Un cri du cœur lancé par cet industriel travaillant pour le compte de grands noms de la mode tels que Zara, H&M et Marks&Spencer, originaire d’un pays devenu largement dépendant des exportations textiles. Celles-ci représentent ainsi 81 % des exportations nationales, avec 28 milliards de dollars l’an passé, et 14,07 % du produit intérieur brut. Une machine industrielle qui emploie localement 7 millions de personnes, dont 90 % de femmes, et qui doit actuellement faire face aux conflits sociaux entourant les négociations sur le salaire minimum, que le gouvernement pensait à tort avoir évitées. Bras de fer qui intervient alors que l’industrie entend en parallèle avancer sur les questions environnementales.

« Les acheteurs apprécient cette révolution verte, mais hélas, beaucoup d’entre eux ne deviennent pas partenaires de ce changement, déplore l’industriel Sajedur Rahman Talukder. Ils sont rétifs à l’idée d’ajouter un seul centime en vue d’investir et de diriger une usine verte et impliquée dans le respect des normes ». Constat d’autant plus amère que les industriels locaux rappellent qu’ils sont, depuis le drame du Rana Plazza, les fabricants textiles les plus surveillés au monde par divers instances.

“On se fait avoir !” 

« Après 2013, le “business as usual” n’était plus acceptable, explique l’ambassadeur du Bangladesh à Paris, Kazi Imtiaz Hossain. Il y a eu trois organismes pour veiller au changement : l’organisme Accord, piloté par les marques européennes, l’Alliance, qui est une démarche plus américaine, et le National Action Plan du gouvernement bangladais. 100 % des usines ont été auditées. 90 % ont vu leurs conditions de sécurité validées. C’est un exemple unique de business responsable. Nous nous sommes pliés aux standards internationaux. Cela a nécessité une masse non négligeable d’investissements ».

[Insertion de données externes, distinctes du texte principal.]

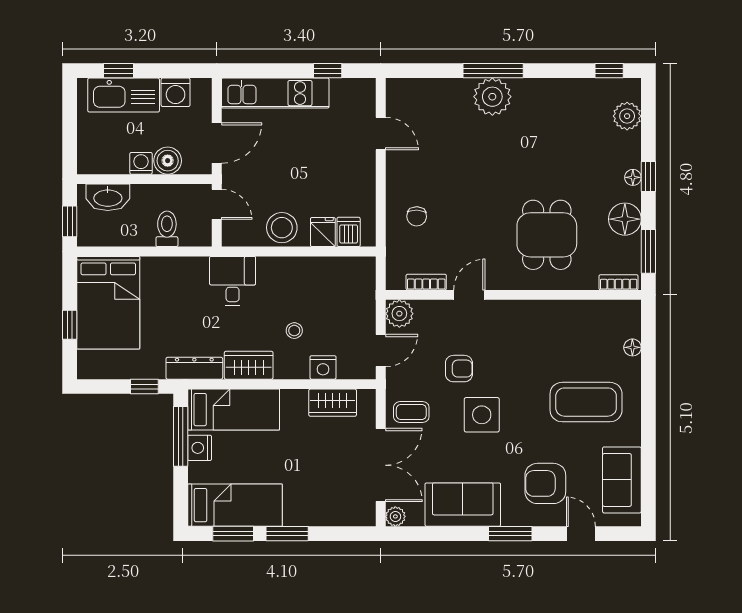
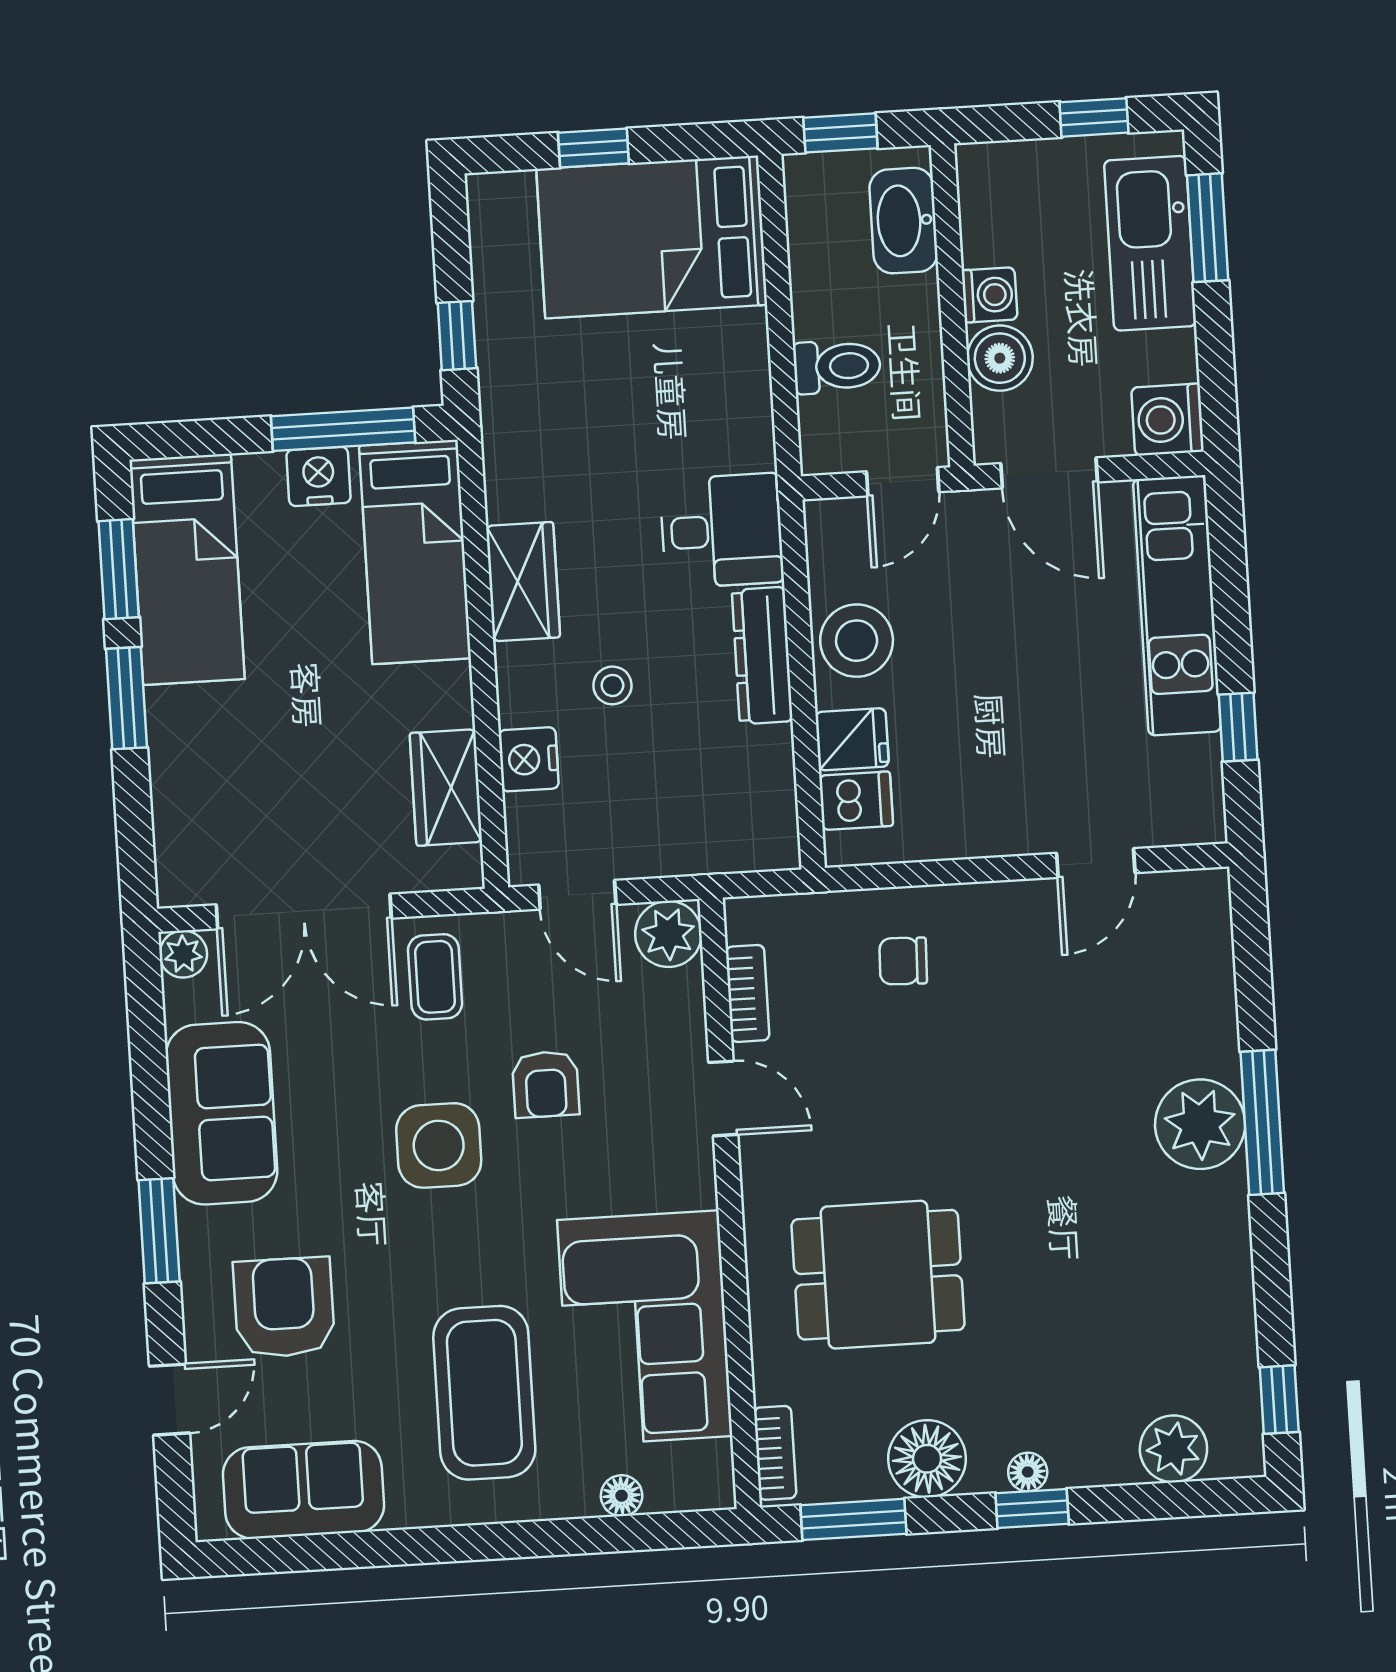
window: (119, 71) -> (1208, 228), width x1.50
washing machine: (176, 92) -> (1168, 420), moved
window: (70, 115) -> (1094, 117), added
corner sofa: (563, 333) -> (645, 1328), added
dresser: (194, 368) -> (762, 656), moved, turned 180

Kazi Imtiaz Hossain, Ambassadeur du Bangladesh à Paris,sur le salon Texworld – Messe Frankfurt

Investissements qui, à en croire un exposant bangladais du salon souhaitant rester anonyme, n’ont pas l’air d’émouvoir outre mesure les commanditaires. « Nous présentons nos collections, montrons nos démarches pour améliorer les conditions de travail des salariés, et les investissements pour devenir plus écoresponsables… Et on nous répond que tout cela est “très bien, très apprécié. Mais qu’il faut que nous baissions nos prix !” Alors que nous avons déjà pris sur nous pour ne pas augmenter les prix malgré les millions investis dans nos usines. Et je parle de marques claironnant l’importance de la RSE dans leurs collections. On se fait avoir ! ».

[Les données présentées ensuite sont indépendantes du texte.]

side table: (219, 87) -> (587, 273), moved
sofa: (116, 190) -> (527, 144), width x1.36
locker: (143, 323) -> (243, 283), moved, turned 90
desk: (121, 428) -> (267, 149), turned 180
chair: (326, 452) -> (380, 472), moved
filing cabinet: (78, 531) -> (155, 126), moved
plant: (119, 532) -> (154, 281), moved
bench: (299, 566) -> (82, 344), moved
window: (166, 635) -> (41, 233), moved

Un constat que formule de manière plus diplomatique l’ambassadeur du Bangladesh. « On attend de nous que nous soyons en ligne avec les standards. Mais il devrait y avoir une responsabilisation complémentaire. Les clients ne sont pas prêts à investir dans le processus d’amélioration. Or la compétition sur les prix qui en découle entame notre capacité à moderniser le secteur. Alors que le Bangladesh compte sept des dix meilleures usines vertes du monde, et va devenir d’ici à 2030 la 28ème économie du monde ».

Partagés entre espoir et aigreur, les industriels bangladais n’en restent pas moins conscients de l’importance qu’ils revêtent pour le secteur de l’habillement en Occident. Selon l’Institut français de la mode, l’Union européenne a renforcé de 2 % ses importations d’habillement bangladais au premier semestre 2018, avec 8 milliards d’euros de marchandises. Cela fait du pays le deuxième fournisseur de l’Europe, derrière la Chine et devant la Turquie et l’Inde. Côté textile, le Bangladesh est le onzième fournisseur du Vieux Continent, avec 189 millions d’euros de matériaux (+5 %).